Researchers have lately found dozens of broadly neutralizing antibodies (bNAbs) in HIV-infected people. Unlike their less capable peers, these relatively rare antibodies can neutralize most circulating HIV strains. But only about 20% of HIV-infected people develop bNAbs. What’s more, compared with their precursors in the germline, bNAbs accumulate a large number of mutations, or unusual structural features, to acquire their impressive breadth and potency—through a process known as affinity maturation that appears, in most cases, to take many years. 

Researchers are keenly interested in tracking their development in the hope of using that information to devise vaccines that elicit bNAbs in people.
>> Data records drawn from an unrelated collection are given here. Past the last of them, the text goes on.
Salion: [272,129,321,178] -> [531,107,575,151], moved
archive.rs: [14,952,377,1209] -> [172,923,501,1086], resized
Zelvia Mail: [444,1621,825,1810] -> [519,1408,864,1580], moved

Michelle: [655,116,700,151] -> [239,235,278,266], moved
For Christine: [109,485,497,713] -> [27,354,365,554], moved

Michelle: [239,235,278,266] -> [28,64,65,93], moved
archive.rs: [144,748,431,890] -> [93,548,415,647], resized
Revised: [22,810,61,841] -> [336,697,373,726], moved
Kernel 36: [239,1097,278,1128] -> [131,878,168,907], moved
As part of that effort, they are also investigating what HIV variants are present over time to induce bNAbs and their precursors. This information, they hope, will allow them to develop immunogens that induce the precursors of bNAbs and accelerate the process by which they ordinarily mature. But recent studies reveal that there are still many gaps in our understanding of how bNAbs develop.

Last year, Penny Moore of the National Institute for Communicable Diseases in Johannesburg, South Africa, and her colleagues described the HIV variants in people who eventually develop a bNAb similar to PGT128 (Nat. Med. 18, 1688, 2012). This potent bNAb targets a sugar residue connected to an amino acid at position 332, at the base of the so-called V3 loop of HIV’s envelope protein, or Env. 

Some of the people with PGT128-like bNAbs in Moore’s study were initially infected with an HIV variant that had the sugar at position 332. But, to their surprise, the researchers also found that two patients who eventually developed PGT128-like antibodies were initially infected with an HIV variant that lacked the sugar at this position. Instead, the virus carried the sugar at position 334, and only developed an escape mutation that involved switching the sugar to position 332 six months later. Once at position 332, the sugar induced a new wave of antibodies that eventually gave rise to the PGT128-like bNAbs that were later observed. 

But the mere presence of a sugar residue at position 332 of HIV Env may not always suffice for the development of PGT128-like bNAbs, according to a recent study led by Cynthia Derdeyn of the Emory Vaccine Center at Emory University. They report that in a patient who was initially infected with an HIV variant that had the sugar at position 332, the virus developed an escape mutation five months after infection that involved switching the sugar from position 332 to 334. Eventually, the patient developed a bNAb response that was different from PGT128 (PLoS Pathog. 2013, doi:10.1371/journal.ppat.1003173). 

This shows, Derdeyn says, that the mere presence of a sugar residue at position 332 doesn’t always pave the way towards the development of a PGT128-like bNAb response. Timing and context also play a role. “In our case, probably, the B cells were driven away from the [332 sugar] as opposed to being focused on it,” she says. “You can’t just put in a [sugar] and get breadth. We think it’s the timing and sequence of events that are going to determine that. It’s much more of probably what [the B cells] see first and and what they see next.” 

To Moore, Derdeyn’s findings illustrate that we still don’t know all of the factors that lead to the induction of bNAbs. “It does highlight that even when somebody is infected with a virus that contains all the broadly neutralizing antibody epitopes, that in no way guarantees that they will develop antibodies to [those epitopes],” she says. “So there are huge black boxes in our understanding of how these antibodies develop.”